The problem :: Nothing outside the stretch is wanted. Repeat exactly the lines of the listing below from the one that contains "videoları içerir. Bu" through the one that contains "команди Gastro24.", both ends included.

Material provided ::
****************
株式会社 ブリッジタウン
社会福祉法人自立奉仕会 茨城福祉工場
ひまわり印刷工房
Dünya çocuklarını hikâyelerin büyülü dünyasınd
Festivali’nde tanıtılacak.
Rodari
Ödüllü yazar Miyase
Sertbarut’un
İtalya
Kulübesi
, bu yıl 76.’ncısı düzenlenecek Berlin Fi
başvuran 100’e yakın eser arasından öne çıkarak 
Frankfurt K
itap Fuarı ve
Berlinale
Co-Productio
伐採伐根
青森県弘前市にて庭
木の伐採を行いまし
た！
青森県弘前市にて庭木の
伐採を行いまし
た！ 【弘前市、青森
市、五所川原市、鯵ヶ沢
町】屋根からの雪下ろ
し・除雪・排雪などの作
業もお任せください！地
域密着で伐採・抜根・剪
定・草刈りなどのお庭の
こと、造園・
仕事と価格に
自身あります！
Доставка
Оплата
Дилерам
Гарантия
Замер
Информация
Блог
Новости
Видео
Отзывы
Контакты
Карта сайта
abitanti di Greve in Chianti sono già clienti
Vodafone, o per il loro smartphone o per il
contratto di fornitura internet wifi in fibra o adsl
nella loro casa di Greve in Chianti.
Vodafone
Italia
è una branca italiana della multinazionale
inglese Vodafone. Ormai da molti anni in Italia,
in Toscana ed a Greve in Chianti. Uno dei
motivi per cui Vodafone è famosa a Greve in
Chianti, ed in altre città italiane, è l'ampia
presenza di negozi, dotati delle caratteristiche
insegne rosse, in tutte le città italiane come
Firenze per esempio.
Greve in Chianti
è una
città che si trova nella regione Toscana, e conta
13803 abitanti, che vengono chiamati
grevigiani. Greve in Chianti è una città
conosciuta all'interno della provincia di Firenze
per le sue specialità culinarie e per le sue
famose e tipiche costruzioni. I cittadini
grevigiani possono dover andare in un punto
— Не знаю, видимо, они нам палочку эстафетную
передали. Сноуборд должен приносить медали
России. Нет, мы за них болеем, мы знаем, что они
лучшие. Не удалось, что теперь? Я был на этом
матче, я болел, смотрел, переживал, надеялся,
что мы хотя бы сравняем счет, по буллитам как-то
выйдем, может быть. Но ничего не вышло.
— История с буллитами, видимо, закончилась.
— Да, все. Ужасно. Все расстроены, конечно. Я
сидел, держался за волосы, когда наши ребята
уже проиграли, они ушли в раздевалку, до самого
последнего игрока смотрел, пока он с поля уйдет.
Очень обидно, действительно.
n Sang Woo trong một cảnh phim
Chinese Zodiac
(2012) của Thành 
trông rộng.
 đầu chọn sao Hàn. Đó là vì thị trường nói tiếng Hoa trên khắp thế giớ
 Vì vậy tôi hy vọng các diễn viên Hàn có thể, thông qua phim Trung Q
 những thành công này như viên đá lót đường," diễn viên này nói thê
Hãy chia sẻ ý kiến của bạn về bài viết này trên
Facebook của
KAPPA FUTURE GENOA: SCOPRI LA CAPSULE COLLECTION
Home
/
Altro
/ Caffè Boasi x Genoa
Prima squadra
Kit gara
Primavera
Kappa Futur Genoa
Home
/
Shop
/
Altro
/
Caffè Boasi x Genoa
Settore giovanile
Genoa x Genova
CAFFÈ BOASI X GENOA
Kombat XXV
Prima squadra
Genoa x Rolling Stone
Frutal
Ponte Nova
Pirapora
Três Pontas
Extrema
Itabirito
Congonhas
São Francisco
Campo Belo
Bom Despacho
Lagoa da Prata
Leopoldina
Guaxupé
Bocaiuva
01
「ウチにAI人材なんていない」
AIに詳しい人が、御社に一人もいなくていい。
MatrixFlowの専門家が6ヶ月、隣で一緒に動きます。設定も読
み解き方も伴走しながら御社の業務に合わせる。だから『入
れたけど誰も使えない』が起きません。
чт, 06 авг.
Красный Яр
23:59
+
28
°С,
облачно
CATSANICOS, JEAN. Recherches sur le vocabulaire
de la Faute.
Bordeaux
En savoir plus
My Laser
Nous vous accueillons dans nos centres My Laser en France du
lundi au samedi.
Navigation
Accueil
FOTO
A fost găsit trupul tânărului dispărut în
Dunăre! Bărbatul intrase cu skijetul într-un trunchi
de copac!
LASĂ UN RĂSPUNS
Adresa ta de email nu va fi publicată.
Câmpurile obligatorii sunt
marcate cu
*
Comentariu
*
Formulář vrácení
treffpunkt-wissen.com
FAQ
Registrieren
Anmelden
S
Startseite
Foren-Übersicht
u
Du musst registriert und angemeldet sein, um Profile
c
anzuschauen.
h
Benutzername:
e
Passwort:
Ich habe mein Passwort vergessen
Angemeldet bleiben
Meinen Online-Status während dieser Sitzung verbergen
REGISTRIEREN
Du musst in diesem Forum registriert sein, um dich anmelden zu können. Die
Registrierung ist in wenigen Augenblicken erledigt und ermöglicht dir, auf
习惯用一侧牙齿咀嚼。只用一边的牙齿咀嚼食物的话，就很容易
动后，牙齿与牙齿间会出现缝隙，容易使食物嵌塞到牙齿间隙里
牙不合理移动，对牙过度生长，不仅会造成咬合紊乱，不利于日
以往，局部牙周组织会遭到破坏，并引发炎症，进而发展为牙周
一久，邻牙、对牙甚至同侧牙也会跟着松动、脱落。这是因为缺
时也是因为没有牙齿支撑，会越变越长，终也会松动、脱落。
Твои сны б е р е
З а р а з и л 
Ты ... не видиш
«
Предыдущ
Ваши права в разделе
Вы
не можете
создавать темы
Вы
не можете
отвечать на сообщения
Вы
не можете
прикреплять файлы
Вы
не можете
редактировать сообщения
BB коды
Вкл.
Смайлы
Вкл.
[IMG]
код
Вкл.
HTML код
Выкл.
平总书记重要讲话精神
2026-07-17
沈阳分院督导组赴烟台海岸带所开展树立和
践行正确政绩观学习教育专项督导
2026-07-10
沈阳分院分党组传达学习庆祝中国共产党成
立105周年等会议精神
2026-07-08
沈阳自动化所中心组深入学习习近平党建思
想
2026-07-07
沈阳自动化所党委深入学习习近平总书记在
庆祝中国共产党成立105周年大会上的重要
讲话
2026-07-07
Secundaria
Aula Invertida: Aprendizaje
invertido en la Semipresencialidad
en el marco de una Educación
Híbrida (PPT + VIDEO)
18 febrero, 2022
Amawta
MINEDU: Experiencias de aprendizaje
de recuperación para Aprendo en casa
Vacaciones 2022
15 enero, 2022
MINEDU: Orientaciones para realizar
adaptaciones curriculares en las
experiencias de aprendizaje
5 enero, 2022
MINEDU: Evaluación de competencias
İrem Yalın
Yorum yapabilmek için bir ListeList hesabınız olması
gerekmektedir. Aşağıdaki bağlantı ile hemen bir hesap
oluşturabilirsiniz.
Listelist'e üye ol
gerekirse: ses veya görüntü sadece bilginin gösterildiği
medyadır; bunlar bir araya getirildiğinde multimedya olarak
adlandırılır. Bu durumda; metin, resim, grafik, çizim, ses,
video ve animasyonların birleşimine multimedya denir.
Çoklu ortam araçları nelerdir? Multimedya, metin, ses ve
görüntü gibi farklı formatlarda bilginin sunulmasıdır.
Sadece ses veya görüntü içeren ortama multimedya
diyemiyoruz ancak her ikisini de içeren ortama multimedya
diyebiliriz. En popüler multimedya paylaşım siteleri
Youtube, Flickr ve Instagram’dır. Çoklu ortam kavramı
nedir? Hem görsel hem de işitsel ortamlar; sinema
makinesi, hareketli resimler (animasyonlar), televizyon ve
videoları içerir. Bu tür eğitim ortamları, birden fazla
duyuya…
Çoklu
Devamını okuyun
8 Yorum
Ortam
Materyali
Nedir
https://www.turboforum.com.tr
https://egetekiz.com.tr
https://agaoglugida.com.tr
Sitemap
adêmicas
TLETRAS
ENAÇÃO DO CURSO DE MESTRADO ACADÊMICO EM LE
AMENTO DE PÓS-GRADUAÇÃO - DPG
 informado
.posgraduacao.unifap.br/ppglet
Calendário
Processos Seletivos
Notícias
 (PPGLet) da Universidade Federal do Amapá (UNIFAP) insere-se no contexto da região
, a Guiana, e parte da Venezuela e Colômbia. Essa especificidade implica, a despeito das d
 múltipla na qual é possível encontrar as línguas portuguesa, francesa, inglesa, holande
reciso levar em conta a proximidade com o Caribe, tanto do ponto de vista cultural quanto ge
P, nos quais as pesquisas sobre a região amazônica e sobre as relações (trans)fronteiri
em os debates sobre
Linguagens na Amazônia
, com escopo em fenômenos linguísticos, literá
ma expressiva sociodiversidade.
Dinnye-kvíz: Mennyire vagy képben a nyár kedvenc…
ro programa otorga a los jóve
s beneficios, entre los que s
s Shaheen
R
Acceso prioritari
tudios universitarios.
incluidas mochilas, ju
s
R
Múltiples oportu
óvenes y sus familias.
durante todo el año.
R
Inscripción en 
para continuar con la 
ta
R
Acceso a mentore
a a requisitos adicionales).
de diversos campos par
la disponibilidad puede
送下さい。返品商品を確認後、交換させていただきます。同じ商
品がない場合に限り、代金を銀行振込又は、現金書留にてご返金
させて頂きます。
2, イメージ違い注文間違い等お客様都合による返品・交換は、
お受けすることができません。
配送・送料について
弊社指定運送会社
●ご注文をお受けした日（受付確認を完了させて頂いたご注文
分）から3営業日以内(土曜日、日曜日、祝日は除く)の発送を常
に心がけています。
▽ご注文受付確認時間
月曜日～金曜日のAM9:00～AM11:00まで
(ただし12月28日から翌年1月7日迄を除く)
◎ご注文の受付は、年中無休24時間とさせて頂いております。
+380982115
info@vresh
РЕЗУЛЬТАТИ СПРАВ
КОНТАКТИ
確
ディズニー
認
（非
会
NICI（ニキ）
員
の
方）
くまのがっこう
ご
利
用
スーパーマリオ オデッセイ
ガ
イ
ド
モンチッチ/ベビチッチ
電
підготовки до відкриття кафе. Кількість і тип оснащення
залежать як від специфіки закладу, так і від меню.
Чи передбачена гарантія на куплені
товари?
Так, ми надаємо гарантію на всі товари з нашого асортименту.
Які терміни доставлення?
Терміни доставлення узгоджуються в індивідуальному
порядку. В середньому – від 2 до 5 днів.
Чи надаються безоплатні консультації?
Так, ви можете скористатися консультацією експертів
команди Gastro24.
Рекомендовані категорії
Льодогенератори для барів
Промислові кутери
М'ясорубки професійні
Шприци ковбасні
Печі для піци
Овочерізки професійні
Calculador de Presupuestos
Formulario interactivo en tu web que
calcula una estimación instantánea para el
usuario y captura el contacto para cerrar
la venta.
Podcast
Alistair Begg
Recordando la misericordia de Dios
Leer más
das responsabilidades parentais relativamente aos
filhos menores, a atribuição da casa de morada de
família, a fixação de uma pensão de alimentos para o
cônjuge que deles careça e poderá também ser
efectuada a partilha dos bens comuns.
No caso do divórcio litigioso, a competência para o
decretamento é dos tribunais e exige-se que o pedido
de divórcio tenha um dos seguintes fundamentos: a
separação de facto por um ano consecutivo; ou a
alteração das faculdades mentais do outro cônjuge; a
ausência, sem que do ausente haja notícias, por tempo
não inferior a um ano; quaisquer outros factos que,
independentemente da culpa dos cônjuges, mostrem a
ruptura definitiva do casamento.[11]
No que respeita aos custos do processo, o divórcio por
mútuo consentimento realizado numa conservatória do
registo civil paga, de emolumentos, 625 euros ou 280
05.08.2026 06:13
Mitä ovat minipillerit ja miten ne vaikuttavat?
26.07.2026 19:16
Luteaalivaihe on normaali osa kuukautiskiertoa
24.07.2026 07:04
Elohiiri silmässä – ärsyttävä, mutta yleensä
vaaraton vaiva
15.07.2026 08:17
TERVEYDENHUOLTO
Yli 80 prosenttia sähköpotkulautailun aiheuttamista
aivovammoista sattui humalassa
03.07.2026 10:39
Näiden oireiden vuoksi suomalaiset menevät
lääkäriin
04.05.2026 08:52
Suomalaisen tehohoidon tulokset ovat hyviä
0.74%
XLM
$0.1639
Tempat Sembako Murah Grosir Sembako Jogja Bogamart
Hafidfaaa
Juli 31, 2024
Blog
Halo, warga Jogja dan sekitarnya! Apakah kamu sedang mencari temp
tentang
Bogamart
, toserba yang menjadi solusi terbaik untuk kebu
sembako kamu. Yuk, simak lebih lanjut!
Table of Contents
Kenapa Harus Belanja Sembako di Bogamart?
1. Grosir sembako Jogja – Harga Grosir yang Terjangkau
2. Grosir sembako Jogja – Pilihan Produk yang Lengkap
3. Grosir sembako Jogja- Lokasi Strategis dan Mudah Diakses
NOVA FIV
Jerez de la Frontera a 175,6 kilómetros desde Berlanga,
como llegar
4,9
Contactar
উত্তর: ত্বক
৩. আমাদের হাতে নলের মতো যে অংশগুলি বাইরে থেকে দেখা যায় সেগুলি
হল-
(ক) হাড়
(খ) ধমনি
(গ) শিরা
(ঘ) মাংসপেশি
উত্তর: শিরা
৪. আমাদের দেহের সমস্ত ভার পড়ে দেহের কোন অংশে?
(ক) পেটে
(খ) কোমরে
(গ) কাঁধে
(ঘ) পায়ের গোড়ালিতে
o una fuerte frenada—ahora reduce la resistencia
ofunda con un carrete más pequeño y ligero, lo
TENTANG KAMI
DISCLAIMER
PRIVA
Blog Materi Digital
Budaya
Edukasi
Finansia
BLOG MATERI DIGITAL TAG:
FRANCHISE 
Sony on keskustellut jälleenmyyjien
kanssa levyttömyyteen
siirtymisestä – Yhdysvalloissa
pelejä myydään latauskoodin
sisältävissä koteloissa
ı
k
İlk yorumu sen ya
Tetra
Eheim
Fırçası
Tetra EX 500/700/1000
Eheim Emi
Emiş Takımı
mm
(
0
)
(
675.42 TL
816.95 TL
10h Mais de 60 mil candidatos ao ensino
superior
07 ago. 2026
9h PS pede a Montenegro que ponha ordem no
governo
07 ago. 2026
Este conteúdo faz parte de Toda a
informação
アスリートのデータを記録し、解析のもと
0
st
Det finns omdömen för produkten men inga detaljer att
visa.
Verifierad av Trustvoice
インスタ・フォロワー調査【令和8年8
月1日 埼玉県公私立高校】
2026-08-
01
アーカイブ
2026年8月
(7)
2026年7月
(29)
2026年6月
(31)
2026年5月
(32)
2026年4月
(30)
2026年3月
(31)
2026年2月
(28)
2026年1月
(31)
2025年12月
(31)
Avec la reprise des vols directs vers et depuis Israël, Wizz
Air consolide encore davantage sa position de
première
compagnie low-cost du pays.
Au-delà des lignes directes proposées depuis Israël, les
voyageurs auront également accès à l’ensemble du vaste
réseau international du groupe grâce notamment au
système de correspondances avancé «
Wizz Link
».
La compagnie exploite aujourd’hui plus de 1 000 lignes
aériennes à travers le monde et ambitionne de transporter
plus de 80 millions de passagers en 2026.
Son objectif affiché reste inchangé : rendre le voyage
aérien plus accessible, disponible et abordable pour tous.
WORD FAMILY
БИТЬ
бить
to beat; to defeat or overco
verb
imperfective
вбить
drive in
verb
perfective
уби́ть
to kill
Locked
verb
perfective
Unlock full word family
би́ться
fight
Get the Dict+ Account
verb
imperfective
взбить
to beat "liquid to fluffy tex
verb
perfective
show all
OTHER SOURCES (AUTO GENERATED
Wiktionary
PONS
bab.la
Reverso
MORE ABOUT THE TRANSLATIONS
****************
Solution ::
videoları içerir. Bu tür eğitim ortamları, birden fazla
duyuya…
Çoklu
Devamını okuyun
8 Yorum
Ortam
Materyali
Nedir
https://www.turboforum.com.tr
https://egetekiz.com.tr
https://agaoglugida.com.tr
Sitemap
adêmicas
TLETRAS
ENAÇÃO DO CURSO DE MESTRADO ACADÊMICO EM LE
AMENTO DE PÓS-GRADUAÇÃO - DPG
 informado
.posgraduacao.unifap.br/ppglet
Calendário
Processos Seletivos
Notícias
 (PPGLet) da Universidade Federal do Amapá (UNIFAP) insere-se no contexto da região
, a Guiana, e parte da Venezuela e Colômbia. Essa especificidade implica, a despeito das d
 múltipla na qual é possível encontrar as línguas portuguesa, francesa, inglesa, holande
reciso levar em conta a proximidade com o Caribe, tanto do ponto de vista cultural quanto ge
P, nos quais as pesquisas sobre a região amazônica e sobre as relações (trans)fronteiri
em os debates sobre
Linguagens na Amazônia
, com escopo em fenômenos linguísticos, literá
ma expressiva sociodiversidade.
Dinnye-kvíz: Mennyire vagy képben a nyár kedvenc…
ro programa otorga a los jóve
s beneficios, entre los que s
s Shaheen
R
Acceso prioritari
tudios universitarios.
incluidas mochilas, ju
s
R
Múltiples oportu
óvenes y sus familias.
durante todo el año.
R
Inscripción en 
para continuar con la 
ta
R
Acceso a mentore
a a requisitos adicionales).
de diversos campos par
la disponibilidad puede
送下さい。返品商品を確認後、交換させていただきます。同じ商
品がない場合に限り、代金を銀行振込又は、現金書留にてご返金
させて頂きます。
2, イメージ違い注文間違い等お客様都合による返品・交換は、
お受けすることができません。
配送・送料について
弊社指定運送会社
●ご注文をお受けした日（受付確認を完了させて頂いたご注文
分）から3営業日以内(土曜日、日曜日、祝日は除く)の発送を常
に心がけています。
▽ご注文受付確認時間
月曜日～金曜日のAM9:00～AM11:00まで
(ただし12月28日から翌年1月7日迄を除く)
◎ご注文の受付は、年中無休24時間とさせて頂いております。
+380982115
info@vresh
РЕЗУЛЬТАТИ СПРАВ
КОНТАКТИ
確
ディズニー
認
（非
会
NICI（ニキ）
員
の
方）
くまのがっこう
ご
利
用
スーパーマリオ オデッセイ
ガ
イ
ド
モンチッチ/ベビチッチ
電
підготовки до відкриття кафе. Кількість і тип оснащення
залежать як від специфіки закладу, так і від меню.
Чи передбачена гарантія на куплені
товари?
Так, ми надаємо гарантію на всі товари з нашого асортименту.
Які терміни доставлення?
Терміни доставлення узгоджуються в індивідуальному
порядку. В середньому – від 2 до 5 днів.
Чи надаються безоплатні консультації?
Так, ви можете скористатися консультацією експертів
команди Gastro24.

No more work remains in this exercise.